Framer Motion comes built in to all components in Framer, as it already powers all of the no-code animations in Framer. The no-code animations are generally very optimised, and we recommend to start with those. If you want something fully unique, you can leverage the techniques in this guide. Lets start by looking at a couple ways to animate in Framer Motion.

useAnimate()

useAnimate provides a way of using the animate function that is scoped to the elements within your component. It provides a scope ref, and an animate function where every DOM selector is scoped to this ref.

function Component() {
  const [scope, animate] = useAnimate()
  useEffect(() => {
    // This "li" selector will only select children
    // of the element that receives `scope`.
    animate("li", { opacity: 1 })
  })
  
  return <ul ref={scope}>{children}</ul>
}

Import from "framer-motion". useAnimate returns two arguments, a scope ref and an animate function. The scope ref must be passed to either a regular HTML/SVG element or a motion component.

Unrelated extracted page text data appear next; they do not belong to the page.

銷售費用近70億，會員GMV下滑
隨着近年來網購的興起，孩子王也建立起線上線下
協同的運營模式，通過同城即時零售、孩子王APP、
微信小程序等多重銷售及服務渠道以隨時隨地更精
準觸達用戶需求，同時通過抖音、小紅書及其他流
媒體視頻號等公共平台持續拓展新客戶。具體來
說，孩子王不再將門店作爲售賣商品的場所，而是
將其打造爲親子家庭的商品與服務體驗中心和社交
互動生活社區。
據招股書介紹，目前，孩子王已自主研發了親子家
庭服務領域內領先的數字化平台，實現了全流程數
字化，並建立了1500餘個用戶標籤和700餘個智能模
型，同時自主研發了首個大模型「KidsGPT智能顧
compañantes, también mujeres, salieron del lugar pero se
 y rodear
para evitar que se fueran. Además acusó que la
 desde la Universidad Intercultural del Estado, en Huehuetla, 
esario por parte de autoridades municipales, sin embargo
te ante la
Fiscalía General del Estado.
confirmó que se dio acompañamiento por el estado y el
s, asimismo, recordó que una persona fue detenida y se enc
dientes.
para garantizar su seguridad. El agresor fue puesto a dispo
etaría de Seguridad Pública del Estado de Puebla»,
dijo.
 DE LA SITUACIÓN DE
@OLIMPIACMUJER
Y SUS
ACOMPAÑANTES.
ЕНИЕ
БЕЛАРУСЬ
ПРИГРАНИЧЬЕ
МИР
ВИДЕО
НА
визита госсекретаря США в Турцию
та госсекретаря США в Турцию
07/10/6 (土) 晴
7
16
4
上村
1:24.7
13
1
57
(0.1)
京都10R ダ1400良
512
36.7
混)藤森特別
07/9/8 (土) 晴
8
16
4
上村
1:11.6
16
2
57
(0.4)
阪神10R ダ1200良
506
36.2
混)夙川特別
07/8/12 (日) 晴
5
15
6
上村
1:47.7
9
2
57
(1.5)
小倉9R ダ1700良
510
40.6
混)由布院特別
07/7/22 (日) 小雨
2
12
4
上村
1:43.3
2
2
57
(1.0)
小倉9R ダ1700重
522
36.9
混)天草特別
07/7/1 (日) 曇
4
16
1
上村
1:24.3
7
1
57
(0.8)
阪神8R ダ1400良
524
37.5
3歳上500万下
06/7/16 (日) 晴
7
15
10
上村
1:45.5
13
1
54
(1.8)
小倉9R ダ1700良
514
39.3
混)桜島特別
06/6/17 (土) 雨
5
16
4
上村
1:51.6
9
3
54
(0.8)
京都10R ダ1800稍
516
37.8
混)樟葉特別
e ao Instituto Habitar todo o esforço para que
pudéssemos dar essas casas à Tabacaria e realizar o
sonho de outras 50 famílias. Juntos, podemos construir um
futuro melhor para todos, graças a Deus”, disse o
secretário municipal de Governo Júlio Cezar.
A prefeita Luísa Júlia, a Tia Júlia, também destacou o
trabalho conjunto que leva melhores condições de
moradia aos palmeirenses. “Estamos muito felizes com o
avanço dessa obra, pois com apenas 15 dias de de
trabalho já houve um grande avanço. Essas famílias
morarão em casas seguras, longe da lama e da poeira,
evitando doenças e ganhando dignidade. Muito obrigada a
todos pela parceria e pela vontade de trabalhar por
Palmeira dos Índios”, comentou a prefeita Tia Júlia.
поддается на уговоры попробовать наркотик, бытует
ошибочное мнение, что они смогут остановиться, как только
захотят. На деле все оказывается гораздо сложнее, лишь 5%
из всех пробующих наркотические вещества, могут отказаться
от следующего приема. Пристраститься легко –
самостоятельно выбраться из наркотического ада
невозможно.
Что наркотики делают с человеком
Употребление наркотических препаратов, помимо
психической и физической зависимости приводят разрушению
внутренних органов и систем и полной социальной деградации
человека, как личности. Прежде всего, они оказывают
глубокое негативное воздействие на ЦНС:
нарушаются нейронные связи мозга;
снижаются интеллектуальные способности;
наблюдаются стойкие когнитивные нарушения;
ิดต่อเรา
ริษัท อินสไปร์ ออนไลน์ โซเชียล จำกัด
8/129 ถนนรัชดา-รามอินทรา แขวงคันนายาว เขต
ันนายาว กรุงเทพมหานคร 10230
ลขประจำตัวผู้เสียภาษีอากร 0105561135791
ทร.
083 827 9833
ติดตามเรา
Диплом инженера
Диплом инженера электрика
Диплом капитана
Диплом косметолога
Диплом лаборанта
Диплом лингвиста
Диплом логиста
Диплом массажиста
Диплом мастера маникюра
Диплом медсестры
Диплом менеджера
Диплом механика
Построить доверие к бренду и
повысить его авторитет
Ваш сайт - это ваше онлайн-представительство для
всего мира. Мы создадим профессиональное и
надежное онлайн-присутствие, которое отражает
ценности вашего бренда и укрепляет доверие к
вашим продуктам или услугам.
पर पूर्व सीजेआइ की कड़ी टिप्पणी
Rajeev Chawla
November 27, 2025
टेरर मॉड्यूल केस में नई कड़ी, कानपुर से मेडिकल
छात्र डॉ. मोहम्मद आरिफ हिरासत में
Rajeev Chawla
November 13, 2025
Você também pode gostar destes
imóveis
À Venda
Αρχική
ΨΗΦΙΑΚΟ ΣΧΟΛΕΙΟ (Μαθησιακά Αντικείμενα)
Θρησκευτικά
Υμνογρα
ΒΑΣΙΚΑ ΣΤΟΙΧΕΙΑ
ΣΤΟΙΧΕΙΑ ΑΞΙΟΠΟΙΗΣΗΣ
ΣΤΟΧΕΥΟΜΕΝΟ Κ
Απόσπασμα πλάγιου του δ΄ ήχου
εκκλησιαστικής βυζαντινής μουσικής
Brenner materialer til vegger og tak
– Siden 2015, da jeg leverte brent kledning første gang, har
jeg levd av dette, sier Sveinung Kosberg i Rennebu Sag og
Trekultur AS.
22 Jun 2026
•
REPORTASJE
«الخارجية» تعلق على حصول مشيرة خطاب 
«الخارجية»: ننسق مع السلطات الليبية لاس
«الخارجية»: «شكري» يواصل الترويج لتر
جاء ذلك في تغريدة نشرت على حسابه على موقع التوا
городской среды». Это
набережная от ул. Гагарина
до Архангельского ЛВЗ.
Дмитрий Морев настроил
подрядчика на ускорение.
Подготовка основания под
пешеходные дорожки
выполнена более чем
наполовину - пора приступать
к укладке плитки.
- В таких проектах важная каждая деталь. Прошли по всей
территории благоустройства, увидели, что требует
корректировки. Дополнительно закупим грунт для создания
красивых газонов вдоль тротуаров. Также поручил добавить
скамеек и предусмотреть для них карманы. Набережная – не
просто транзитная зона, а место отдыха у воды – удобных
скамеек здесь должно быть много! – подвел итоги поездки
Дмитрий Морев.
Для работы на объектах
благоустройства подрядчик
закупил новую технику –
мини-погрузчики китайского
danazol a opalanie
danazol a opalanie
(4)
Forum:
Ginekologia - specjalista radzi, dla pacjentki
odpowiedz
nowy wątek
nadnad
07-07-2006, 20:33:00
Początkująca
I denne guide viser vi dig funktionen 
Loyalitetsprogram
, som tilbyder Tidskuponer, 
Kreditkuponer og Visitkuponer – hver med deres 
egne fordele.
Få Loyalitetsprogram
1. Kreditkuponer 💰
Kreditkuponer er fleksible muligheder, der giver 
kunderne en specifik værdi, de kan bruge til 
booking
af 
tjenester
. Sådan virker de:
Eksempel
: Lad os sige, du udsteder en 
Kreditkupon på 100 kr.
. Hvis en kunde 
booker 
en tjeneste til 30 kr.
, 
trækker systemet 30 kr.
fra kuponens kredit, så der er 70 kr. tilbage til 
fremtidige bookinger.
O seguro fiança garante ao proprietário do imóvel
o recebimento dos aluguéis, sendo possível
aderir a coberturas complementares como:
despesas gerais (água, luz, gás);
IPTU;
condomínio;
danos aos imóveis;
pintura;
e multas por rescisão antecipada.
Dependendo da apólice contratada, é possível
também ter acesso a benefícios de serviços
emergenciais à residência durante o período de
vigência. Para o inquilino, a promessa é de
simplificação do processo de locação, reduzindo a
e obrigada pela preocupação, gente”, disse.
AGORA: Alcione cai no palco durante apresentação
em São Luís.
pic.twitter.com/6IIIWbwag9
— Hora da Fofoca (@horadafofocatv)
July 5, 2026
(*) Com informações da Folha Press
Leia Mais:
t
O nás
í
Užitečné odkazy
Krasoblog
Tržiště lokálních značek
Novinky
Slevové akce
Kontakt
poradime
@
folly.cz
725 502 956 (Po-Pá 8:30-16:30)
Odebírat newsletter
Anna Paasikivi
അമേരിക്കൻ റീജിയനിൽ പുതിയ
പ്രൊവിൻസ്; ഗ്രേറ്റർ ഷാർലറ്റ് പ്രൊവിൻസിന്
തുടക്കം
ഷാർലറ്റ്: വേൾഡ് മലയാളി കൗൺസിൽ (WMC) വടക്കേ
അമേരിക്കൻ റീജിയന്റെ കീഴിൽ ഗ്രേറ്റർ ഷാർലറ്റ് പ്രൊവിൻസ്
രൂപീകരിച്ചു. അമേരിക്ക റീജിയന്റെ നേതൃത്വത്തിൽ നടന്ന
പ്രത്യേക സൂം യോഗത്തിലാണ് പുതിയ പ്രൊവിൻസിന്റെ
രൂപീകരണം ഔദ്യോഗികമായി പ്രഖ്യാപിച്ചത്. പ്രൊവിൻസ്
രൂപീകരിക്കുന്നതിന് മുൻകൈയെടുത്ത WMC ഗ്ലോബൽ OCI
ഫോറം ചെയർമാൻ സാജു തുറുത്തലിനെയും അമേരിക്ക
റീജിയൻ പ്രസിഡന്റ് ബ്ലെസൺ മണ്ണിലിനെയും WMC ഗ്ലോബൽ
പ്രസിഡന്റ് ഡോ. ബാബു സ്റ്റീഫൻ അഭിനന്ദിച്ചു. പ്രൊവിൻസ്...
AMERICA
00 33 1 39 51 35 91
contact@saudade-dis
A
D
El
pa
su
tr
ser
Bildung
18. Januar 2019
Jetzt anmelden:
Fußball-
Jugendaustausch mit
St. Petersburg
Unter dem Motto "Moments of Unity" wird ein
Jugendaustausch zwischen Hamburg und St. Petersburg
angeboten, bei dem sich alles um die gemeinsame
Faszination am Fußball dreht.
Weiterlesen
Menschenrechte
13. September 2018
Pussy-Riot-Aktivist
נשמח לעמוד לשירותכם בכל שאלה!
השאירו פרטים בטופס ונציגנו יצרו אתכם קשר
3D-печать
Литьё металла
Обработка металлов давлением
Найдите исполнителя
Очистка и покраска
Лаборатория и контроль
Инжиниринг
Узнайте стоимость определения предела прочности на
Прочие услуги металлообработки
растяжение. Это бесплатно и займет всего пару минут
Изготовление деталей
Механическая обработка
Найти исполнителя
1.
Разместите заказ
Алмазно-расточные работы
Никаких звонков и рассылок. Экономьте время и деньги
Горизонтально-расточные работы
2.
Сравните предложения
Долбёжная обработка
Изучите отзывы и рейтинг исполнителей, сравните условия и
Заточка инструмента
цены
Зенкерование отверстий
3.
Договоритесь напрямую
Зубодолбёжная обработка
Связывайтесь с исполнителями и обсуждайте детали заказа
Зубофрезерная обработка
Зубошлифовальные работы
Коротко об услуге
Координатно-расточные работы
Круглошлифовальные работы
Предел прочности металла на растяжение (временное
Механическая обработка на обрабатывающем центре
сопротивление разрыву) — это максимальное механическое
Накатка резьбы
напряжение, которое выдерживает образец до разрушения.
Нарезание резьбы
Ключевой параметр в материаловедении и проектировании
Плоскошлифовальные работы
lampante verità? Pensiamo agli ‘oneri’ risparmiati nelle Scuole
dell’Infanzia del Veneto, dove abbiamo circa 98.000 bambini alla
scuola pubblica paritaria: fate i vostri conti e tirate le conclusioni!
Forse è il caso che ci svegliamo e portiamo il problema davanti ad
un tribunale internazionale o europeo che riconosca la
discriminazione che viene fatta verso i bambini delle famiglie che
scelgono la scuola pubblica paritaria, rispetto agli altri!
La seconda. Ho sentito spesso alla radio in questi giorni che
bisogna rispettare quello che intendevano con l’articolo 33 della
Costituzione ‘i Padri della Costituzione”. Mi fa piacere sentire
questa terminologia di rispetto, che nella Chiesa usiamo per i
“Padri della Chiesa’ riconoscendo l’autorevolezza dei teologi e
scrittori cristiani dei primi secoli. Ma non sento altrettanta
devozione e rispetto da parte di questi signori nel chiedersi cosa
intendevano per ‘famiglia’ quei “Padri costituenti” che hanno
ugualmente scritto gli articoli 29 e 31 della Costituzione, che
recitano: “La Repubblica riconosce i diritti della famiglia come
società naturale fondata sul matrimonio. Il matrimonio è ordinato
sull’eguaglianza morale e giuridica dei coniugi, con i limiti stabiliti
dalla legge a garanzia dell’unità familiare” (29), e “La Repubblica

function Component({ children }) {
  const [scope, animate] = useAnimate()
  
  return <ul ref={scope}>{children}</ul>
}

This scoped animate function can now be used in effects and event handlers to animate elements. We can either use the scoped element:

animate(scope.current, { opacity: 1 }, { duration: 1 })

<motion.div />

Most animations will be performed with the motion component and the animate prop. There's a motion component for every HTML and SVG element, for instance motion.div, motion.circle etc.

<motion.div animate={{ x: 100 }} />

When these values change, Framer Motion will automatically generate an animation to the latest values. This animation will feel great by default, but it can be configured with the flexible transition prop.